» **WORK INSTRUCTIONS**: Write out exactly the lines of the entries below from the one holding "37.80±0.998 | < 0.0001 |" to the one holding "Values are mean", inclusive, and leave out all other lines.

» **DATA TO PROCESS**:
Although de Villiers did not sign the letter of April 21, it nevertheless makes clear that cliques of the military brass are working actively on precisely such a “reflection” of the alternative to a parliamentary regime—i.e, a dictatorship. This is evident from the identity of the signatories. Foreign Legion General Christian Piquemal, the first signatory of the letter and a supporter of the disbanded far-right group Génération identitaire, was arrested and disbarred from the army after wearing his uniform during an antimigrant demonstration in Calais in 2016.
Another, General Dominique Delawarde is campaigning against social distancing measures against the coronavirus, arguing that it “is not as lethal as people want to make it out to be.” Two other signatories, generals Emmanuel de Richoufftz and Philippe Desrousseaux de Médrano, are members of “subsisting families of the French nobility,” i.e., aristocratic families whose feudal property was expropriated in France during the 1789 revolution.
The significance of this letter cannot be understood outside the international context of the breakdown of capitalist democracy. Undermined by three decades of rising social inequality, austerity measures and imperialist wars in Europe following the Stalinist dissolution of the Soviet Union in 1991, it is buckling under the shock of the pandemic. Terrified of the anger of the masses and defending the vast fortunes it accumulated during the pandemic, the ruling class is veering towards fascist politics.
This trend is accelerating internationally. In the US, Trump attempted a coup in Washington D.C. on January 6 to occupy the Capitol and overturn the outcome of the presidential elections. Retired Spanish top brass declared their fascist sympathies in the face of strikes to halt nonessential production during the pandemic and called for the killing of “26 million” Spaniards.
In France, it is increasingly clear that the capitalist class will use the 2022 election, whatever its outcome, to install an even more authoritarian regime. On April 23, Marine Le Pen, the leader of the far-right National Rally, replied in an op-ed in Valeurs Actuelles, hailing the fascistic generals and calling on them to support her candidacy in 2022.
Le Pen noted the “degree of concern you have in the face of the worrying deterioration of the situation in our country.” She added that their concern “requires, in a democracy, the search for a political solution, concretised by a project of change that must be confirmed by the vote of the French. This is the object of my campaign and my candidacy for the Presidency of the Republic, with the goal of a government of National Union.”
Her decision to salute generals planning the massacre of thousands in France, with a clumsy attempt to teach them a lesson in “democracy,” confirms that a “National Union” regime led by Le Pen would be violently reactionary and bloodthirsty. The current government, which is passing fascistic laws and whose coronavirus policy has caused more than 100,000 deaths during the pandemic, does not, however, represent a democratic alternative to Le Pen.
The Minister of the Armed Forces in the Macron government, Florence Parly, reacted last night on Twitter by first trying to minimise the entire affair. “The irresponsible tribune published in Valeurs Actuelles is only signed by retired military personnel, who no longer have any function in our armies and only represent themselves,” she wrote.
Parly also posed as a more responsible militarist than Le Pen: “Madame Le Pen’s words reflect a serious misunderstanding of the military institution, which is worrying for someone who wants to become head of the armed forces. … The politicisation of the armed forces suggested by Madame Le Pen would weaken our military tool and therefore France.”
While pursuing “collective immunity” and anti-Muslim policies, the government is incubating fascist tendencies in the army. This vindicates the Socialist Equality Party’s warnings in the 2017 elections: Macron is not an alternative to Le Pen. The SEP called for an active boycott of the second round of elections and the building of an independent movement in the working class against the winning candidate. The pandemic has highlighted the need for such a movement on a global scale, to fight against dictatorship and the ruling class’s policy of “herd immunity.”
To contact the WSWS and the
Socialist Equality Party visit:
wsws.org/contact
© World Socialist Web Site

---

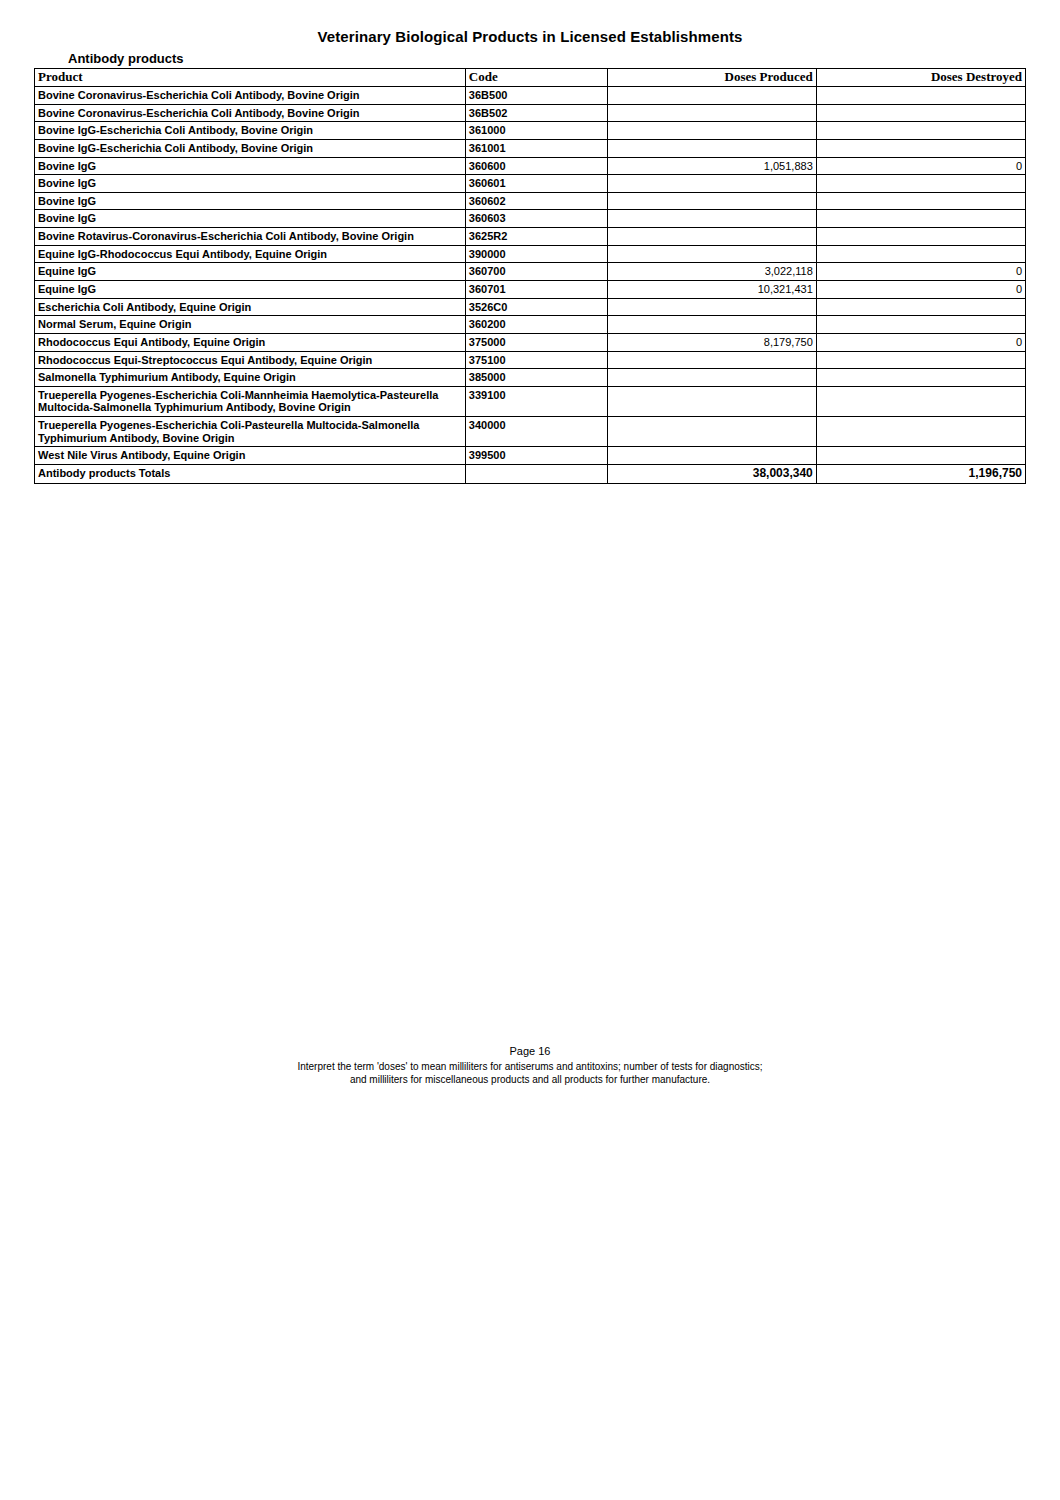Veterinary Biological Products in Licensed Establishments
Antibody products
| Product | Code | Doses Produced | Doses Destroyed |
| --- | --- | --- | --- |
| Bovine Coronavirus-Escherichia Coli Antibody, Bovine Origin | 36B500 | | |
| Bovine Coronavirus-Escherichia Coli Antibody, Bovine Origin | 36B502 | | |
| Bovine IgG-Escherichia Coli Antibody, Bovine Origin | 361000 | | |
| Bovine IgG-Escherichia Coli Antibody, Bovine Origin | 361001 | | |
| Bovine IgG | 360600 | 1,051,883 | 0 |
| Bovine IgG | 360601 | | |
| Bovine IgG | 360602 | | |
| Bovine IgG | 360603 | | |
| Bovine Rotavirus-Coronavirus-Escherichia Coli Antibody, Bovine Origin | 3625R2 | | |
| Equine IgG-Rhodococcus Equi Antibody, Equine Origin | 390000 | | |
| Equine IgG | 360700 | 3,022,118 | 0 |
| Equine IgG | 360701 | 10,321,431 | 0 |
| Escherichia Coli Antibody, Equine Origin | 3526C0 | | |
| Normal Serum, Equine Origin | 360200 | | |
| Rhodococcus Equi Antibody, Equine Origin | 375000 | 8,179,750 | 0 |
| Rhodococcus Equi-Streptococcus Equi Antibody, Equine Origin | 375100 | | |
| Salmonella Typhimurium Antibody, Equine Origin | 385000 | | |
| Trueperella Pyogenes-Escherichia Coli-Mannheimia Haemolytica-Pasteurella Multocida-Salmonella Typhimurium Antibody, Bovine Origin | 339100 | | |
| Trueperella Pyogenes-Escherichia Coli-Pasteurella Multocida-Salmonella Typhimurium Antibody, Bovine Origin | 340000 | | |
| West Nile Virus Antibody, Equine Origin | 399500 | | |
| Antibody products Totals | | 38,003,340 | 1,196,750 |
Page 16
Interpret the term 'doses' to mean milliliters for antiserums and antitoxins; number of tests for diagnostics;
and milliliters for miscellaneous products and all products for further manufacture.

---

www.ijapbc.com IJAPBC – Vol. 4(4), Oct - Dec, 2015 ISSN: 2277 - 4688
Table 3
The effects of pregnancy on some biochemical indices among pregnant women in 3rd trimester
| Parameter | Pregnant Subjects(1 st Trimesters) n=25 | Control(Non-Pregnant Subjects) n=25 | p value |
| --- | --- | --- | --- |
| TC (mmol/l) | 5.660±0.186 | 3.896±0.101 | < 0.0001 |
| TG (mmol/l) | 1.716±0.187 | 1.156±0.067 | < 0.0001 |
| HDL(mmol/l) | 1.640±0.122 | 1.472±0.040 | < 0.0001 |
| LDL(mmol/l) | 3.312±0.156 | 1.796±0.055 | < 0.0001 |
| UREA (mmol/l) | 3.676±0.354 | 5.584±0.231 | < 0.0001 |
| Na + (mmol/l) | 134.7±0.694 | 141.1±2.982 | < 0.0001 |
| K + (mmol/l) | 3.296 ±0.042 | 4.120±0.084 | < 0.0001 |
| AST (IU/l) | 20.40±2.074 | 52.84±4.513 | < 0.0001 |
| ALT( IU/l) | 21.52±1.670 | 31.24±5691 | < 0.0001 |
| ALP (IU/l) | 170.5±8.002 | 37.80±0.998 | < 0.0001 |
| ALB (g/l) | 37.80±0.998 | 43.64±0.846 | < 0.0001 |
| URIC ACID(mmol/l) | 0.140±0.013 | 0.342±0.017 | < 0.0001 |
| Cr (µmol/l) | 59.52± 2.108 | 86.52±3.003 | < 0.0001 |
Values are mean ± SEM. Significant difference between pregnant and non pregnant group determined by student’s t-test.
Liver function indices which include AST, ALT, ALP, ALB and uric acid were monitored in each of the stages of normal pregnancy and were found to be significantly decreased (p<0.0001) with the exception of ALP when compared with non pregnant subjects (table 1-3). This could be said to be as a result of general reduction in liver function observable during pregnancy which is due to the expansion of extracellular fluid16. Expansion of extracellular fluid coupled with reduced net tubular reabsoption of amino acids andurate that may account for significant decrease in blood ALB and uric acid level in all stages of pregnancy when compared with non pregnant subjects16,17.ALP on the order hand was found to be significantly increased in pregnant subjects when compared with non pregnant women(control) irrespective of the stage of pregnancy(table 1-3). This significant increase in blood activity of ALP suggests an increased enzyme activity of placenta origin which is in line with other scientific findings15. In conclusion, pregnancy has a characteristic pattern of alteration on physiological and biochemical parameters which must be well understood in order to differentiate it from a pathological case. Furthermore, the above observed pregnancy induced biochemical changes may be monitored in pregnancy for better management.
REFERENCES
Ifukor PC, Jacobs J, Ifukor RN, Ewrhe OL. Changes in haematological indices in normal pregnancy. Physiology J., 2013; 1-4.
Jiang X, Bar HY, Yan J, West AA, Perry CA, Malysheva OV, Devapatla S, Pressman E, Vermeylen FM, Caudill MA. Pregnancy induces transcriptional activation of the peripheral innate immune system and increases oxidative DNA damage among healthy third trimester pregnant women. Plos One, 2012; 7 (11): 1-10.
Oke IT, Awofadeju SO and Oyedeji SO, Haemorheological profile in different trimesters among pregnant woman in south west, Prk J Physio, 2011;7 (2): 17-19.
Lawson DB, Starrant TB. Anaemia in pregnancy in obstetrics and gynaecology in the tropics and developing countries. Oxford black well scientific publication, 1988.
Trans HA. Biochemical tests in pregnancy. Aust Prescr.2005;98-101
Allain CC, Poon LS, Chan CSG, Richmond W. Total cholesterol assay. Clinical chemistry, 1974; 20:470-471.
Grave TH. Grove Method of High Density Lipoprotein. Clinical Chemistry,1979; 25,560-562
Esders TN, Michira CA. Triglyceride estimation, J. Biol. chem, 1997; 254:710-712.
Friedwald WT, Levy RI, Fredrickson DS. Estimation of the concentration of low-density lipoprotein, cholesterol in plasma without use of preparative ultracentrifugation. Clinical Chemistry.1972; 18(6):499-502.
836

» **RESPONSE TO THE EXERCISE**:
| ALP (IU/l) | 170.5±8.002 | 37.80±0.998 | < 0.0001 |
| ALB (g/l) | 37.80±0.998 | 43.64±0.846 | < 0.0001 |
| URIC ACID(mmol/l) | 0.140±0.013 | 0.342±0.017 | < 0.0001 |
| Cr (µmol/l) | 59.52± 2.108 | 86.52±3.003 | < 0.0001 |
Values are mean ± SEM. Significant difference between pregnant and non pregnant group determined by student’s t-test.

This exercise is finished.